So what of this year? Well, in a carbon copy election, the Lib Dems once again pulled off a Sunderland spectacular, gaining Pallion ward on a 33% swing, and followed that up this Thursday with three very impressive gains from the Conservatives (two in Teignbridge borough, proving that it’s not all down to targeting).

And yet. The national polls are worse for Vince Cable’s party than they were in May last year, and while the Tories are off even more (they were in the high-forties in early May 2017), Labour is far better off.

Not that that’s the best comparator. Local elections run on a four-year cycle and those being contested this time were last fought in 2014, give or take the odd boundary review. Back then, Ed Miliband’s Labour held about a two-point lead over David Cameron’s Tories, with Nigel Farage’s UKIP in the mid-teens and Nick Clegg’s Lib Dems around 8-9%. The local elections were no doubt affected by the simultaneous Europoll, contributing to the election of 166 UKIP councillors. The Westminster VI polls translated directly to the local election NEV, with the Labour gaining a 2-point lead in the NEV, UKIP on 17% and the Lib Dems as usual outscoring their Westminster share, taking 13%.

What can we expect this time? The battlefield in this round has thrown up the curious possibility of all the main parties doing well and badly at the same time.

UKIP is not a main party any more and will be annihilated at the election. They may well lose every single seat, though there’s the possibility of isolated exceptions clinging on due to a local profile. That means that the other parties effectively start off with net gains of over 150.

Labour will be most pleased about London being the main battleground. More votes might be cast elsewhere but the capital always attracts disproportionate media attention, which will suit Labour very nicely given how they gained a swing in the multicultural, pro-Remain world-city three times that of the national average at the general election.

By contrast, while the Tories might worry about their prospects in London, the rest of the country (that country being England – there are no Scottish or Welsh elections), looks more fertile ground given the direct windfall from UKIP and the polls showing a small swing from Lab to Con and a larger one from LD to Con since May 2014. The Blue Team should reasonably expect to make net gains – something which a government party has only achieved once since the 1980s, and that previous exception (2011) being mainly at the expense of a different governing party.

### Supplied material:
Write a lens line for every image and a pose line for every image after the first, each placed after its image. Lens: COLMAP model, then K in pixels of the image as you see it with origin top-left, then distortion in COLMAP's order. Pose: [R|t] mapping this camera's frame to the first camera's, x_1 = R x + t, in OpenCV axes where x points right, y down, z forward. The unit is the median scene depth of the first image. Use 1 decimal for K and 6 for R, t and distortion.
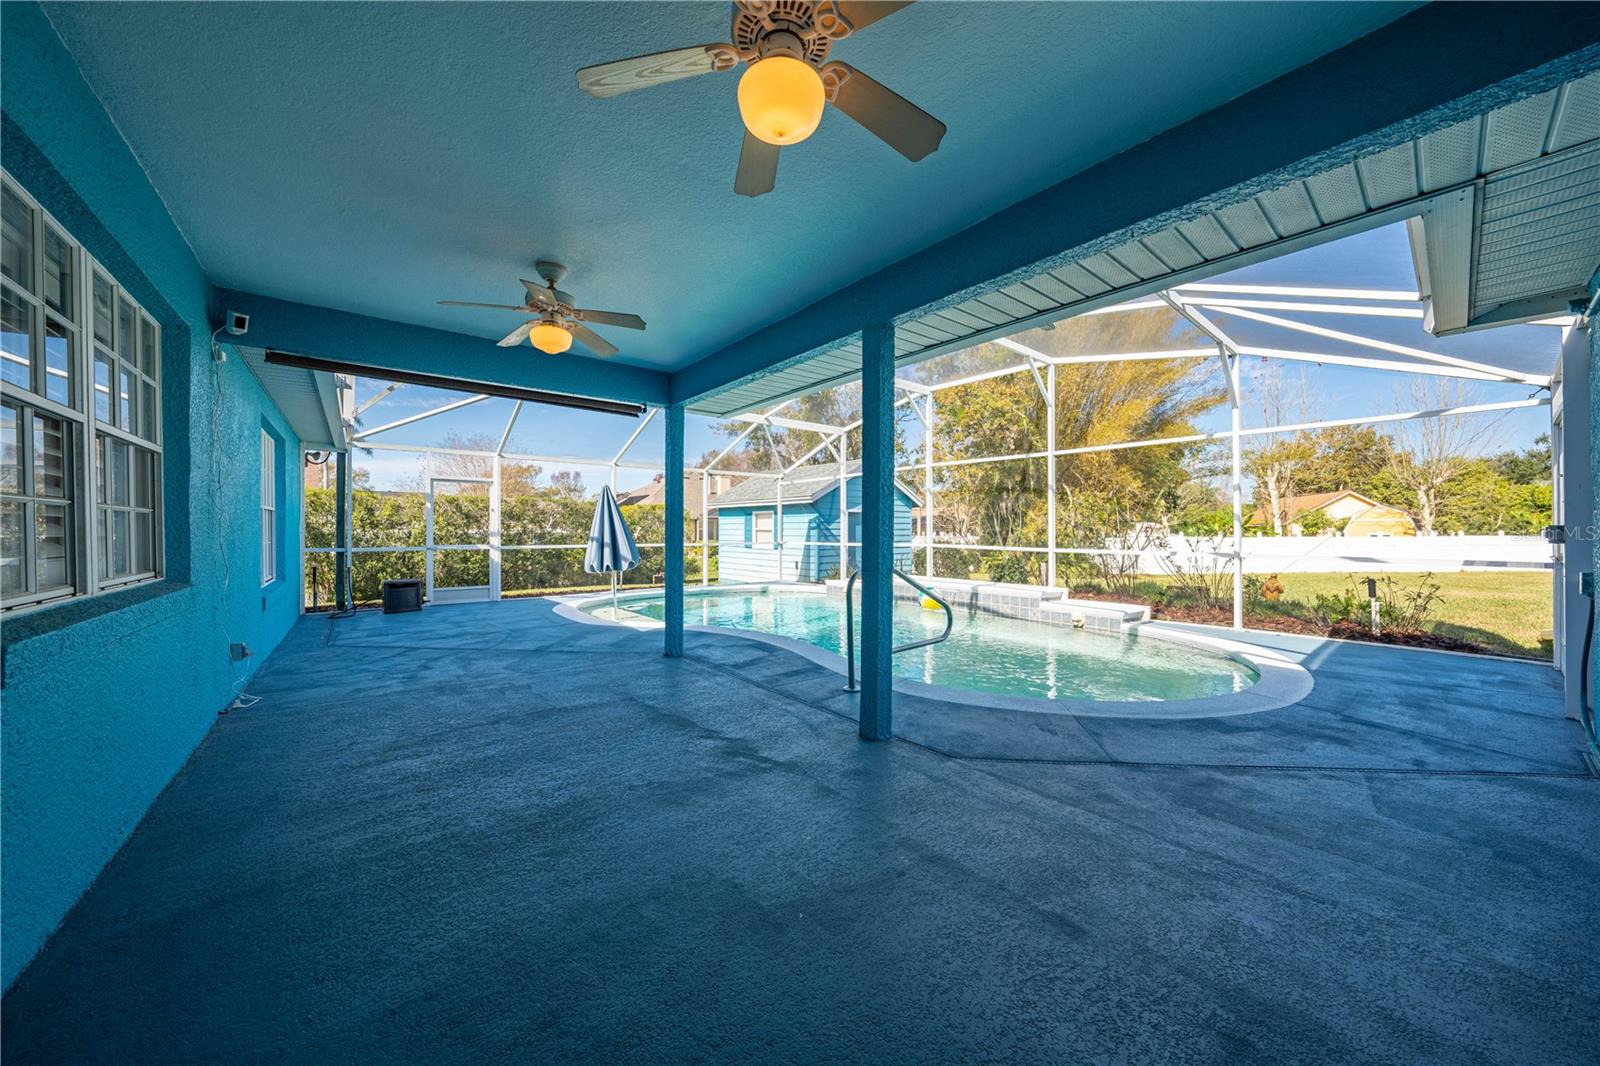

### Task requirements:
• A. Using the local elections commentary, decide whether each statement agrees with it. Answer yes or no for each and quote the words that settle it.
(i) The local seats being contested this time were last fought in 2014.
(ii) The three Lib Dem gains this Thursday were all taken from Labour.
(iii) In the 2014 local elections, UKIP stood at 17% in the NEV.
• B. From the local elections commentary, quote the passage starting with "What can we" and going on through "the general election.".

### Answers for the exercise:
• A.
(i) Yes: "those being contested this time were last fought in 2014"
(ii) No: "three very impressive gains from the Conservatives"
(iii) Yes: "UKIP on 17%"

• B.
What can we expect this time? The battlefield in this round has thrown up the curious possibility of all the main parties doing well and badly at the same time.

UKIP is not a main party any more and will be annihilated at the election. They may well lose every single seat, though there’s the possibility of isolated exceptions clinging on due to a local profile. That means that the other parties effectively start off with net gains of over 150.

Labour will be most pleased about London being the main battleground. More votes might be cast elsewhere but the capital always attracts disproportionate media attention, which will suit Labour very nicely given how they gained a swing in the multicultural, pro-Remain world-city three times that of the national average at the general election.